» How to complete this task
Extend the commentary on Obamacare and political lock-in by writing a few sentences that follow on from its last line.

» Exercise text
More Wikileaks: Clinton ally on Obamacare website: ‘in real life people would have gotten fired’
Neera Tanden, president of the Clinton-aligned Center for American Progress, sent an email to John Podesta on March 16, 2014 in which she offered her opinion that it was a mistake for the Obama administration not to fire someone. “I think it was a strategic error not to fire anyone in health care,” Tanden wrote. “carol Shea porter yelled at me about this for 10 min the other day,” she added, referring to the New Hampshire congresswoman.And Rolling Justice Roberts; A Clinton ally reveals how the left played the Chief on ObamaCare.
“I’m trying to be artful here bc of the WH Conference but I do think in real life people would have gotten fired a long time ago,” Tanden wrote, adding, “And not just people in the agency no one cares about.”
From the mostly sensible Megan McArdle: First Lady's Garden, Like Obamacare, Will Prove Hard to Uproot
Politicians, you see, face a problem. They can pass all the splendid programs they want, but there’s always a risk that some future politician will come along and unpass them. Bureaucrats have a similar issue: spend a long career crafting careful rules, and see your successor undo them. So they tend to have a preference for programs that create what’s called “lock-in,” making them politically expensive to undo.

» Source data
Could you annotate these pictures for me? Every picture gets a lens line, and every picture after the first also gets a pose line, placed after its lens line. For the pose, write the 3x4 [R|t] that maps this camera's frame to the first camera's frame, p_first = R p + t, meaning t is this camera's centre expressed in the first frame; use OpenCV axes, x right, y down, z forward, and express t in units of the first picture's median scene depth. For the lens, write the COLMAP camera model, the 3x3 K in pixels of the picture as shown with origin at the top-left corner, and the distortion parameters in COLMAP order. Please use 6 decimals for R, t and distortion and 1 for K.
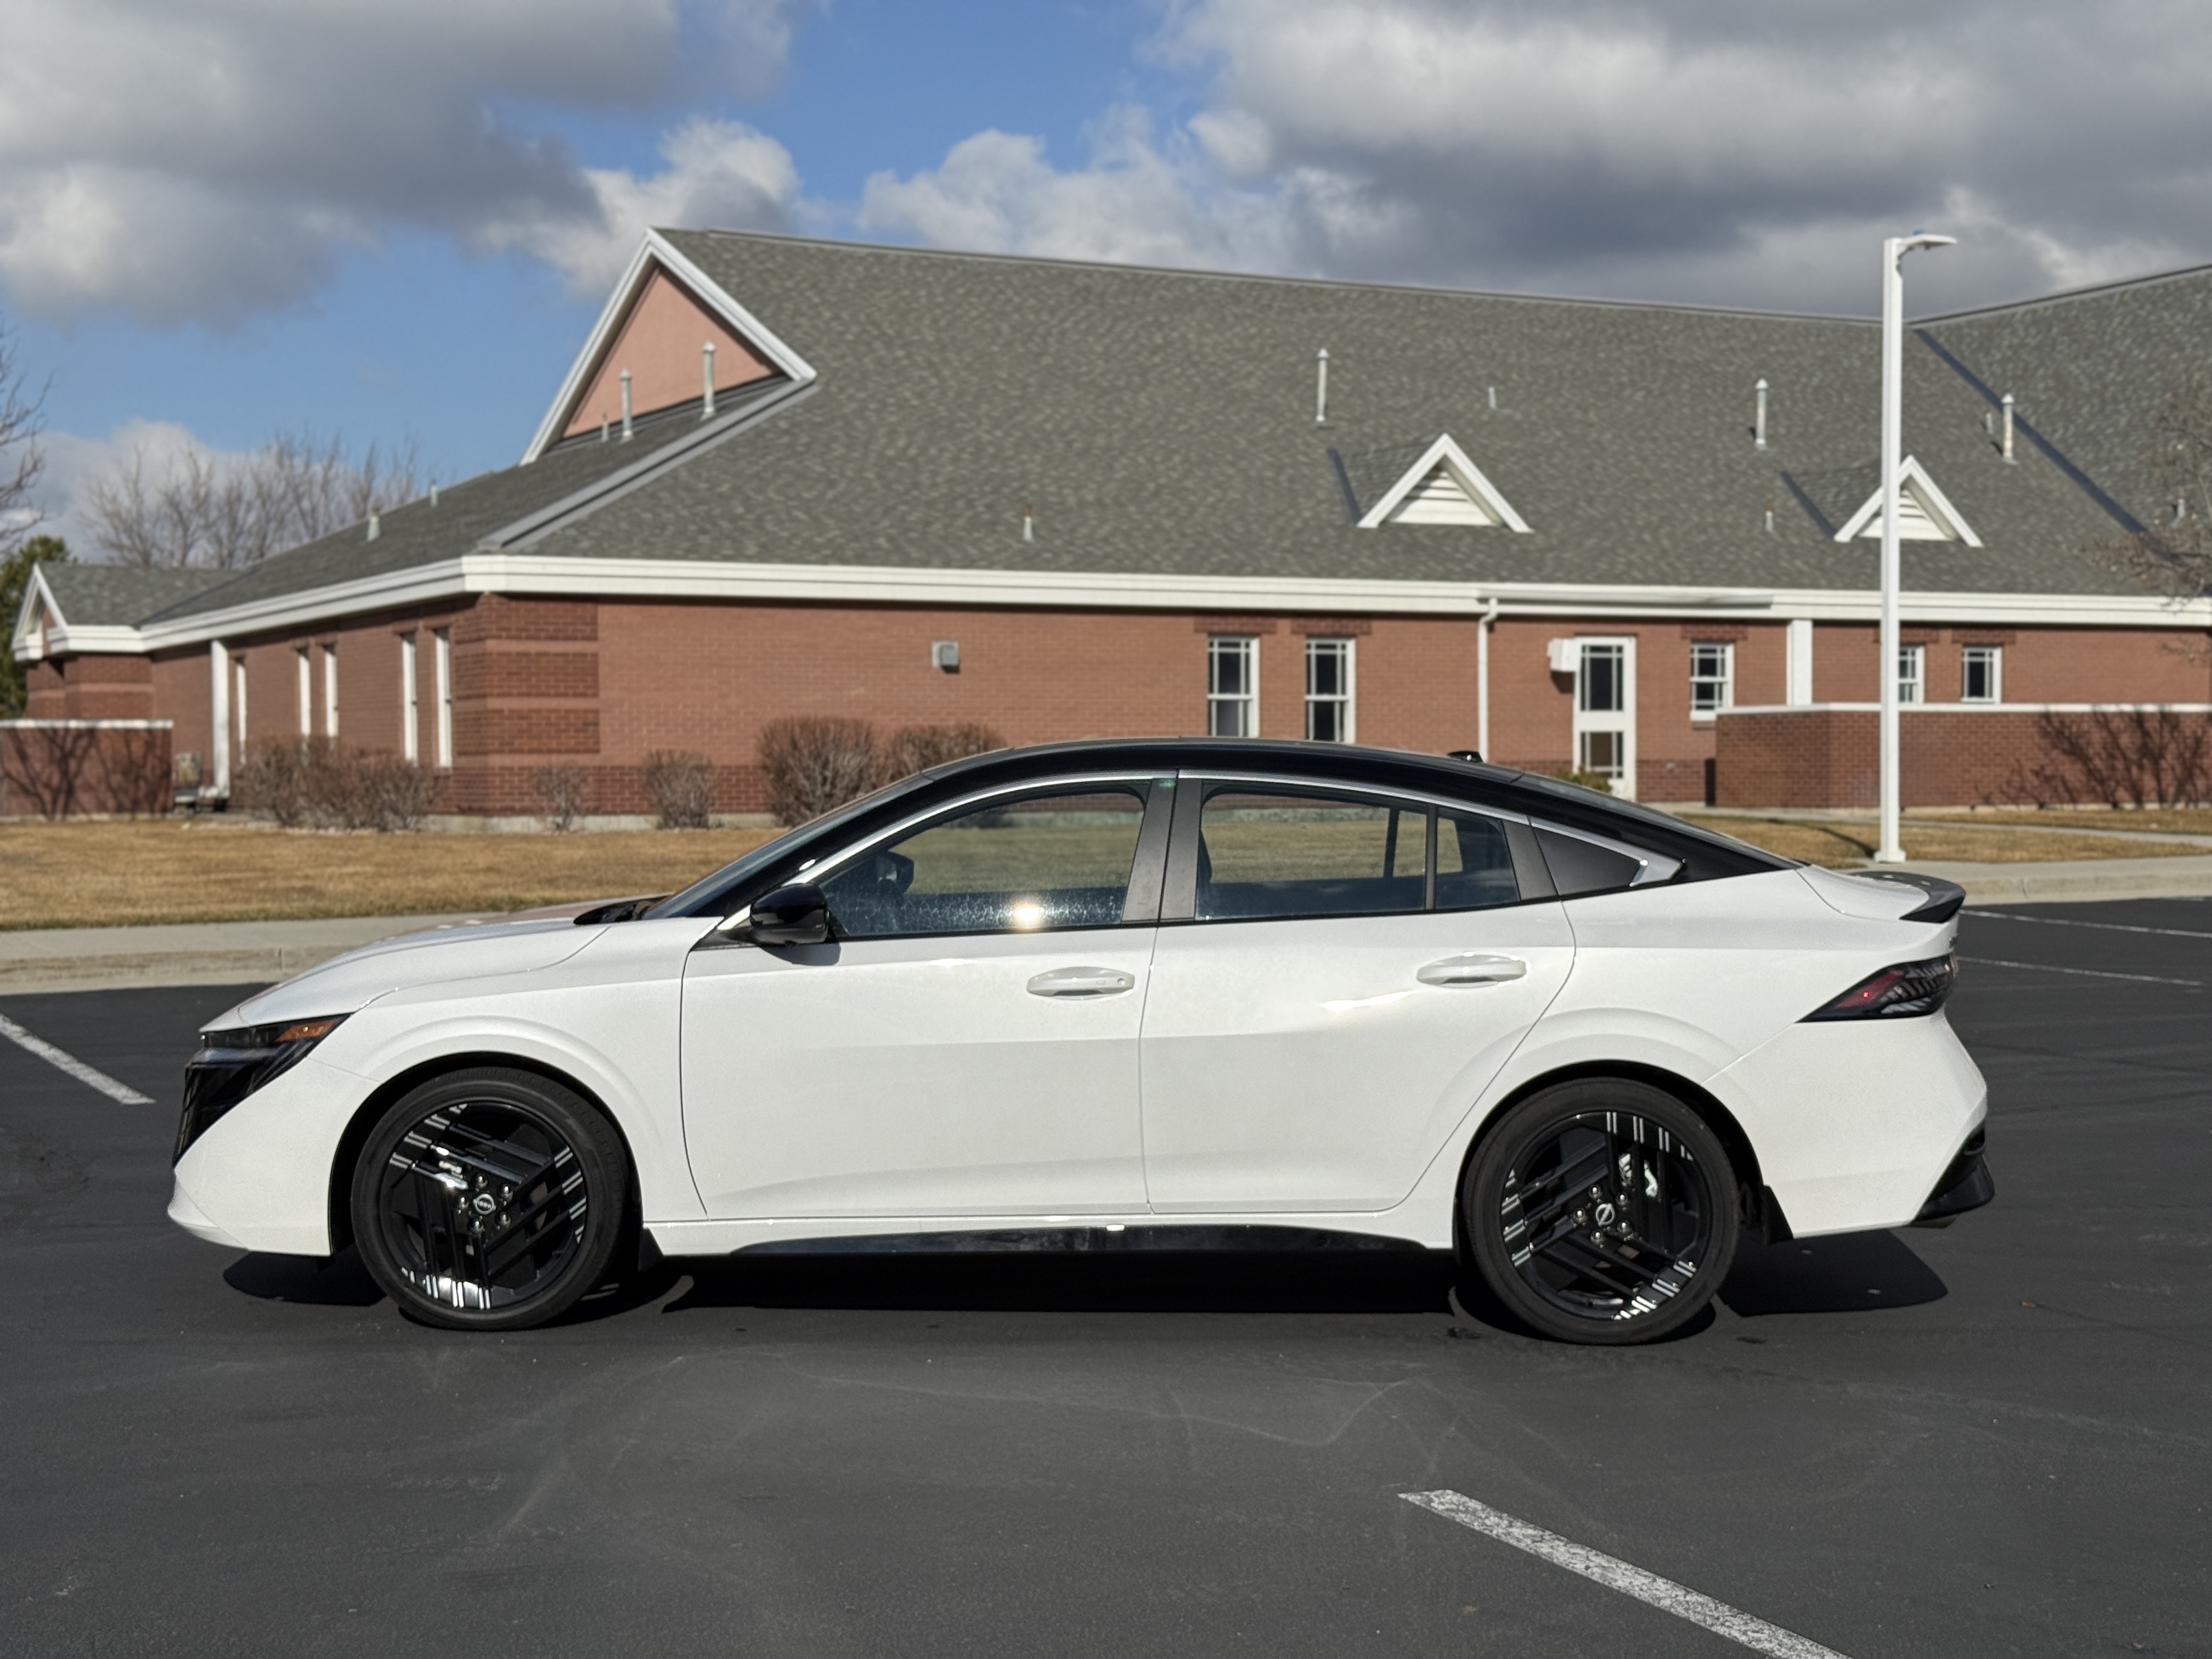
lens RADIAL K [[3063.4, 0, 1110.0], [0, 3063.4, 826.1], [0, 0, 1]] dist [0.147678, 0.000000]
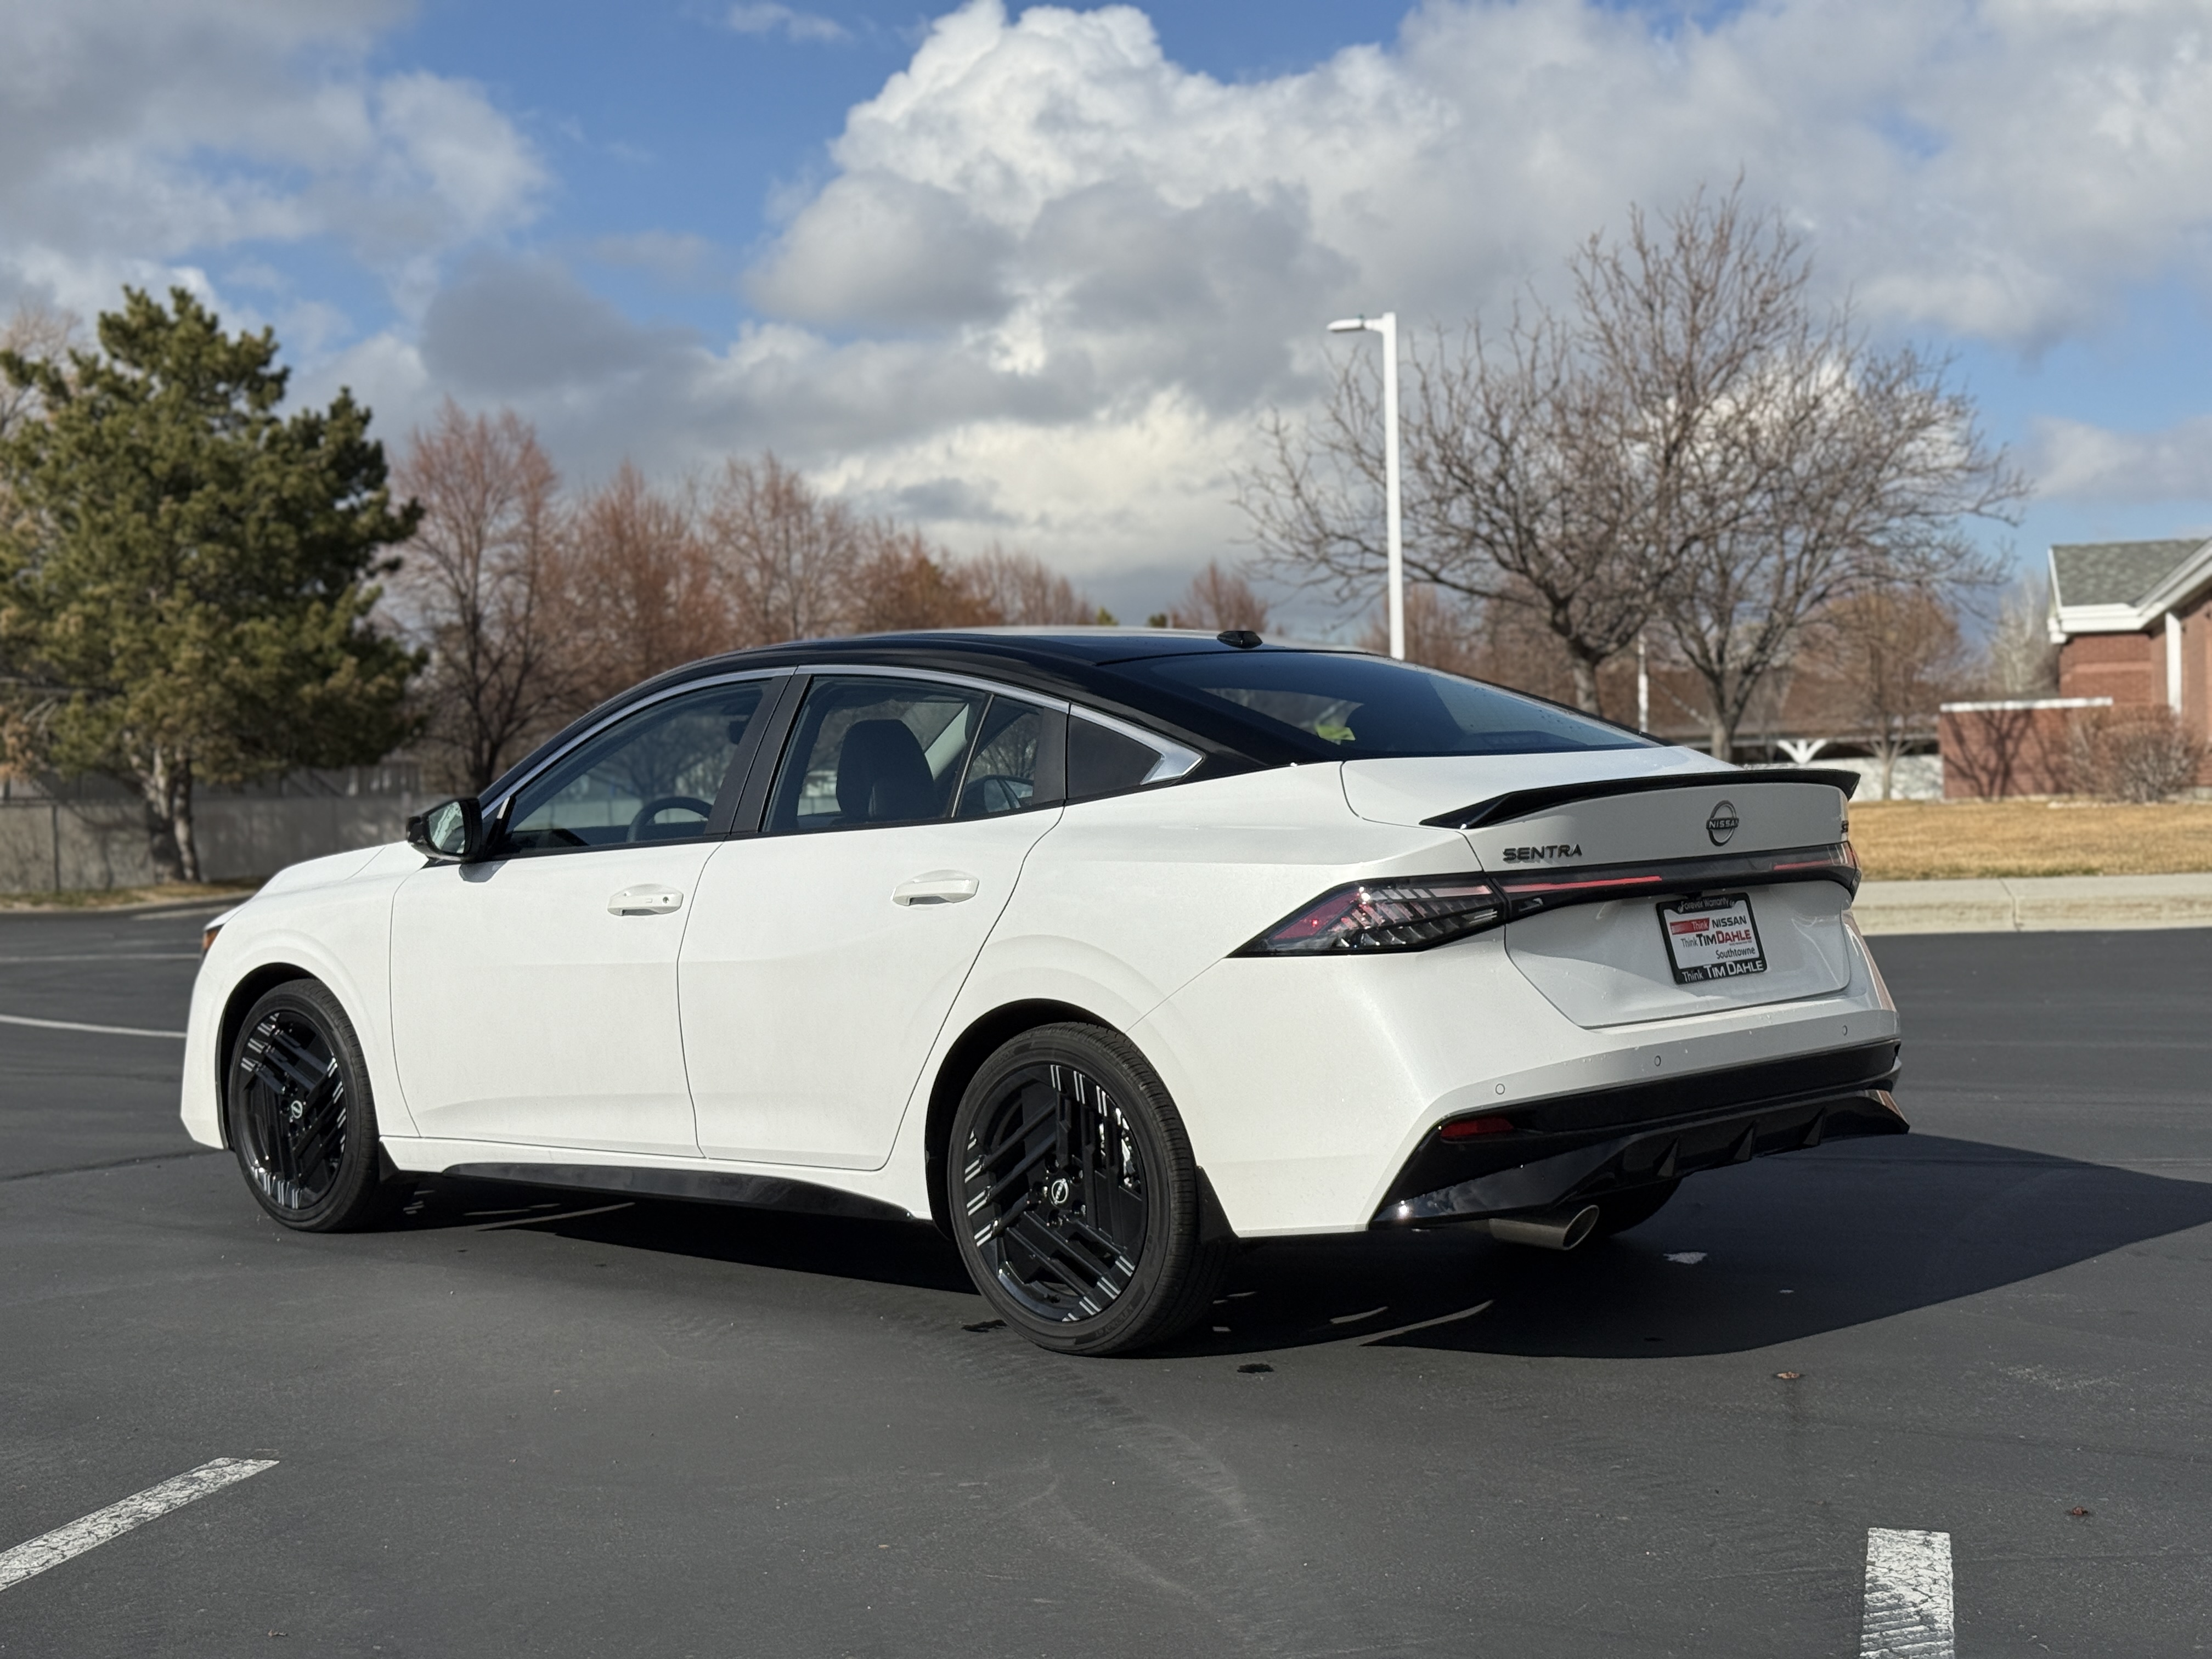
lens RADIAL K [[3063.4, 0, 1107.8], [0, 3063.4, 832.2], [0, 0, 1]] dist [0.147678, 0.000000]
pose [[0.733792, -0.008353, -0.679323, 0.129409], [0.010250, 0.999947, -0.001224, 0.006015], [0.679297, -0.006065, 0.733839, 0.076062]]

» Task answer
The easiest way to get lock-in is to create a class of beneficiaries who obtain a very large and easily quantifiable benefit from your program. A tax break that is worth $3 apiece to every voter in America has very low lock-in. A tax break that hands $3 million apiece to 15 beneficiaries, each of whom regards that as a large sum of money worth fighting for, ironically has more lock-in than the more widespread but smaller-benefit program, because those 15 people will organize and fight tooth and nail to preserve it, and the costs are spread very thin over a very large group of taxpayers who will not organize to fight them. . .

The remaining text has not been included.